What is important for a good collaboration?
“The most important thing within a collaboration is that you should be able to be yourself. You must allow the other person to just do his thing. Be tolerant and show respect. Discuss your thoughts, but do it constructively so that your feedback actually benefits the other person. You have to get along well both professionally and personally.”
“You should not intend to make compromises, you’ll have to argue from time to time to achieve a better end result. If everyone always delivers only 50% of what they can achieve, a boring, average production will remain. But on the other hand, if everyone makes optimal use of their own abilities, a production is created that is stronger than the sum of its parts.”
“Sometimes someone cannot agree with your idea at that moment, but if a production ultimately gets better because of your idea, everyone should, in the end, be satisfied. You have to encourage your collaborator to look further than his comfort zone. It really helps to have a steady partner so that you can just do your thing. A good collaboration also makes music production more fun.”
How do you balance commercial and autonomous work?
“This comes down to finances. You can not always make things you like yourself; you’ll have to pay the bills too. As an established artist, you must always keep your target audience in mind. After all, you want new gigs.” Rinze and Joep want to gradually move towards the more autonomous side. Good examples of artists who started out commercially but moved into the more artistic side later are The WKND, Gesaffelstein, Daft Punk, and Calvin Harris.
How do you work together in practical terms? What software and hardware do you use?
At the HKU, Joep and Rinze got to learn Logic Pro, which they still use today. “Sharing projects is really easy with Logic and the sound quality is high. Logic is also available at every studio around the world. Ableton is very popular amongst solo producers, but the sound quality leaves something to be desired. “
“It’s a lot of work to achieve analog sounds from a computer. Often it is simply more convenient to actually use analog equipment in order to find the right sound in seconds.” Rinze recently started using the Novation Peak synthesizer and sends all his mixes trough an Avalon 747 tube compressor.
Do you ever organize jam sessions?
A jam session produces many creative things, but the result is not always useful. Sometimes we use an element or two from a jam, but never the full jam. It also helps to get out of a creative rut. And once in a while, it is fun to make something different.

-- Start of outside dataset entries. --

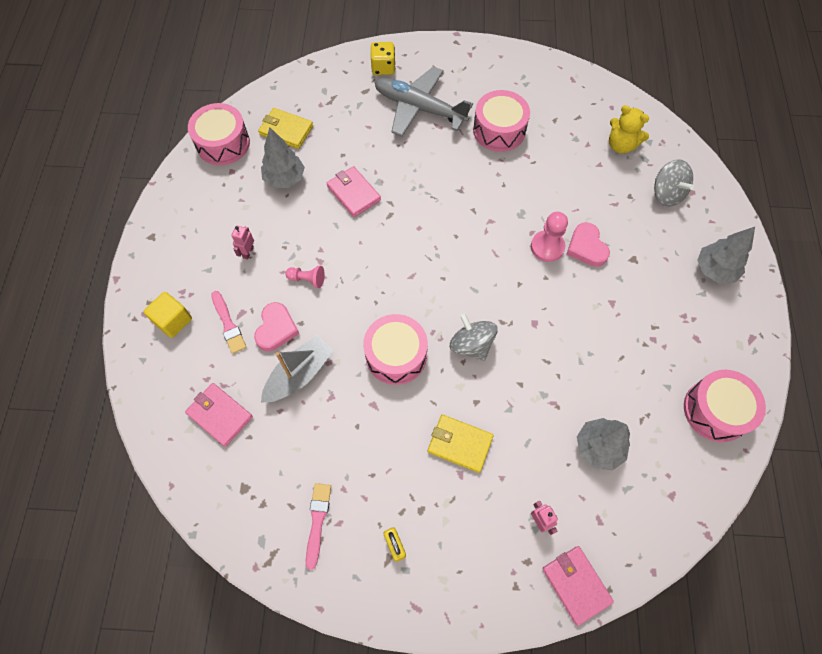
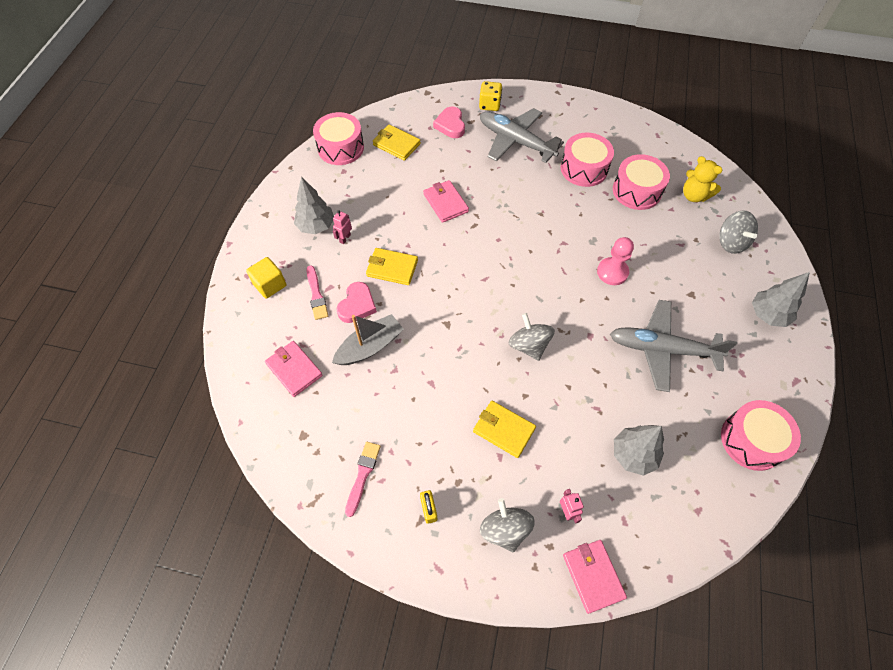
camera: 10 degrees right, 5 degrees down
grey tree [261,127,305,188] -> grey tree moved to [294,177,334,234]
pink pawn [285,266,325,288] -> yellow wallet [366,248,418,285]
pink drum [363,314,428,385] -> pink drum moved to [613,154,670,210]
pink heart [567,222,610,267] -> pink heart moved to [433,107,465,138]
none -> grey spinning top [480,498,535,552]
none -> grey plane [610,300,737,392]

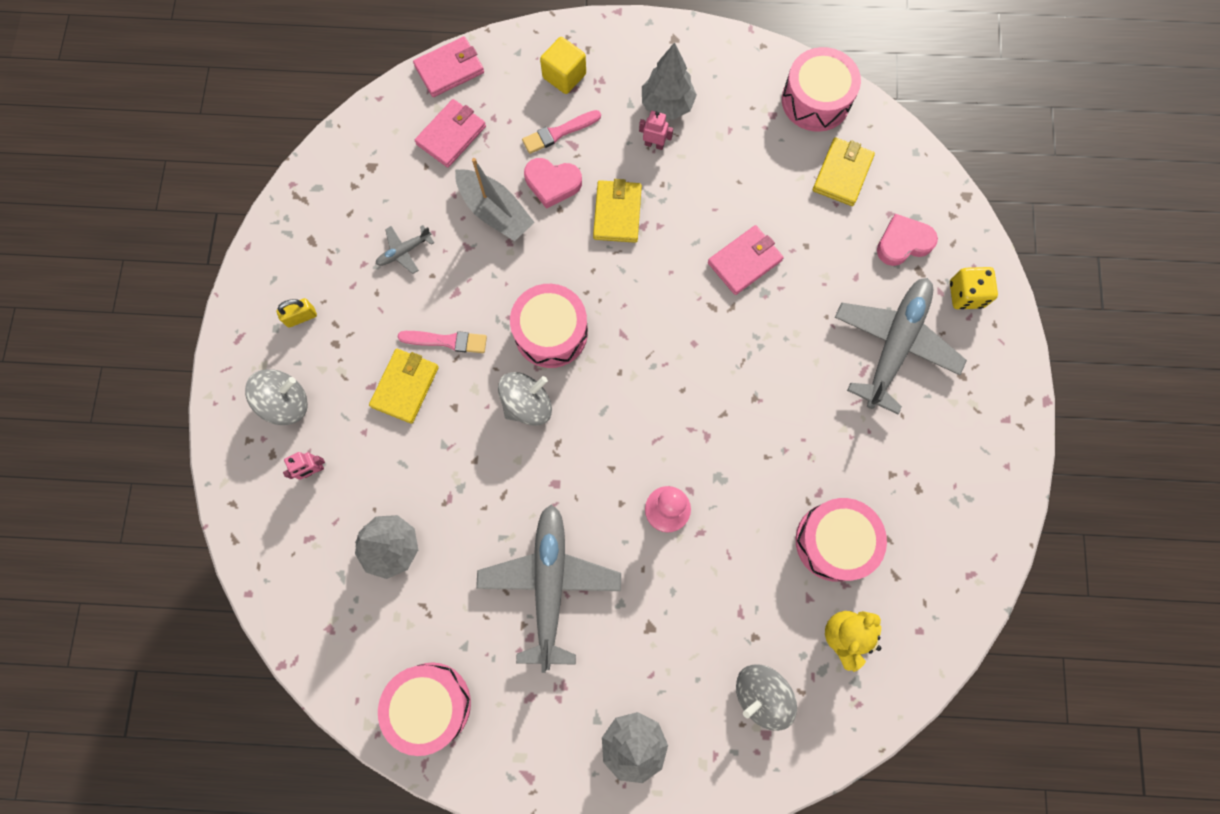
camera: 80 degrees right, 15 degrees up
pink brush [345,442,381,517] -> pink brush moved to [398,331,487,353]
pink drum [561,133,614,187] -> pink drum moved to [510,284,588,368]
pink wallet [563,540,627,614] -> pink wallet moved to [413,37,484,97]
none -> grey plane [376,225,434,274]

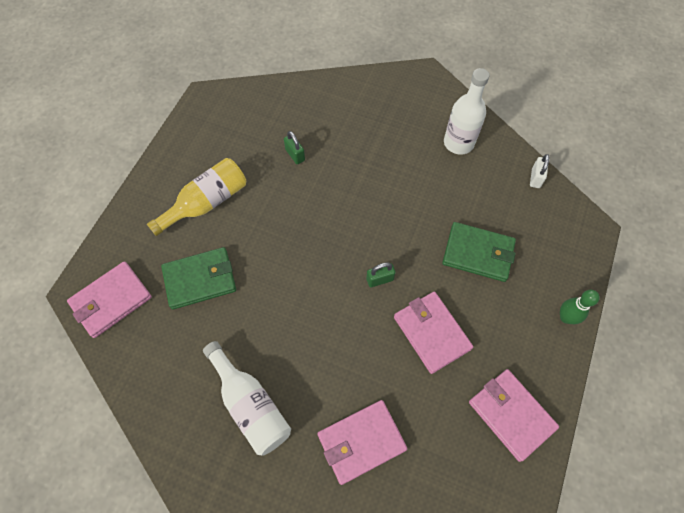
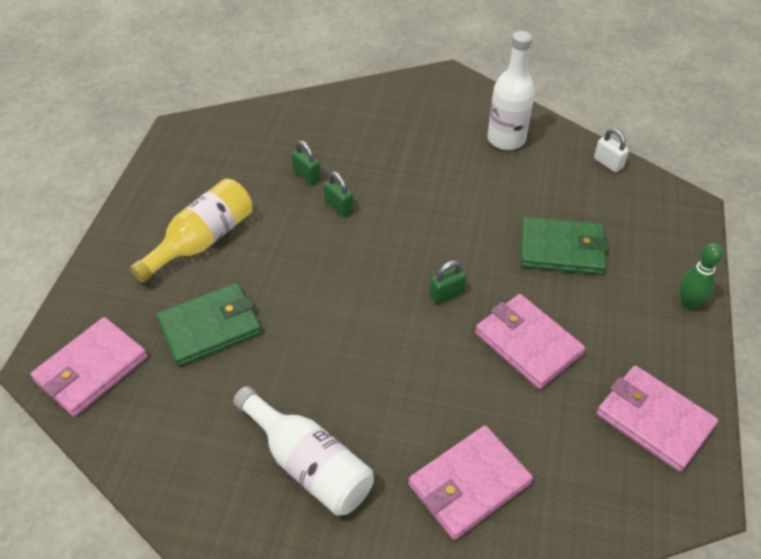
camera: 10 degrees left, 15 degrees down
white padlock [530,154,549,188] -> white padlock turned 45 degrees counterclockwise [594,128,629,172]
none -> green padlock [324,172,353,217]

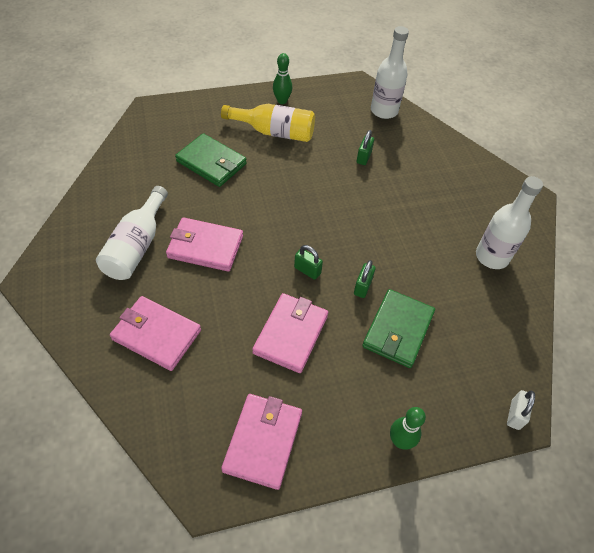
camera: 60 degrees right, 5 degrees up
pink wallet [30,317,148,417] -> pink wallet moved to [166,217,243,272]
green padlock [324,172,353,217] -> green padlock moved to [354,260,375,298]
green wallet [521,217,608,275] -> green wallet turned 45 degrees clockwise [362,289,435,368]
white padlock [594,128,629,172] -> white padlock moved to [507,390,535,430]
none -> green bowling pin [273,53,292,104]
none -> white bottle [371,26,409,119]

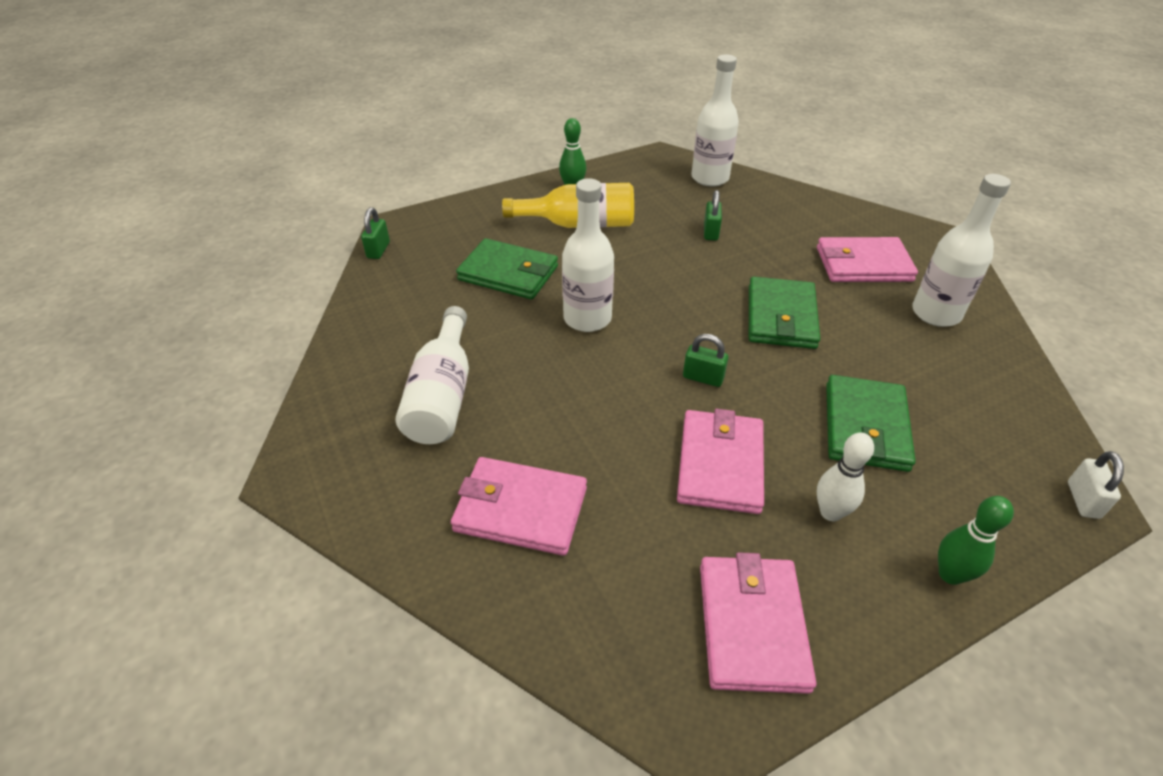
camera: 10 degrees left, 10 degrees down
pink wallet [166,217,243,272] -> pink wallet moved to [817,237,918,282]
green padlock [354,260,375,298] -> green padlock moved to [361,207,390,259]
none -> white bottle [562,178,614,332]
none -> green wallet [749,277,820,349]
none -> white bowling pin [817,432,874,521]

Do you mix all your music yourself?
“With EDM you mix at the same time as you are producing, so we never really need a separate mix engineer.” Because the duo works in studios all over the world, they use Reference from Sonarworks to create a consistent monitoring environment.
Rinze and Joep have tried to work with a stem-mixer before, but because of their enormous eye for detail, they find it difficult to hand over a production. That’s why they also master all tracks themselves.
Rinze and Joep have been working together for 10 years now, which makes their production process as smooth as silk. Musically speaking, the two never get stuck. They do, however, always try to raise the bar to a higher level. They constantly compare their music with major label releases and artists such as Arianna Grande and Robin Schulz.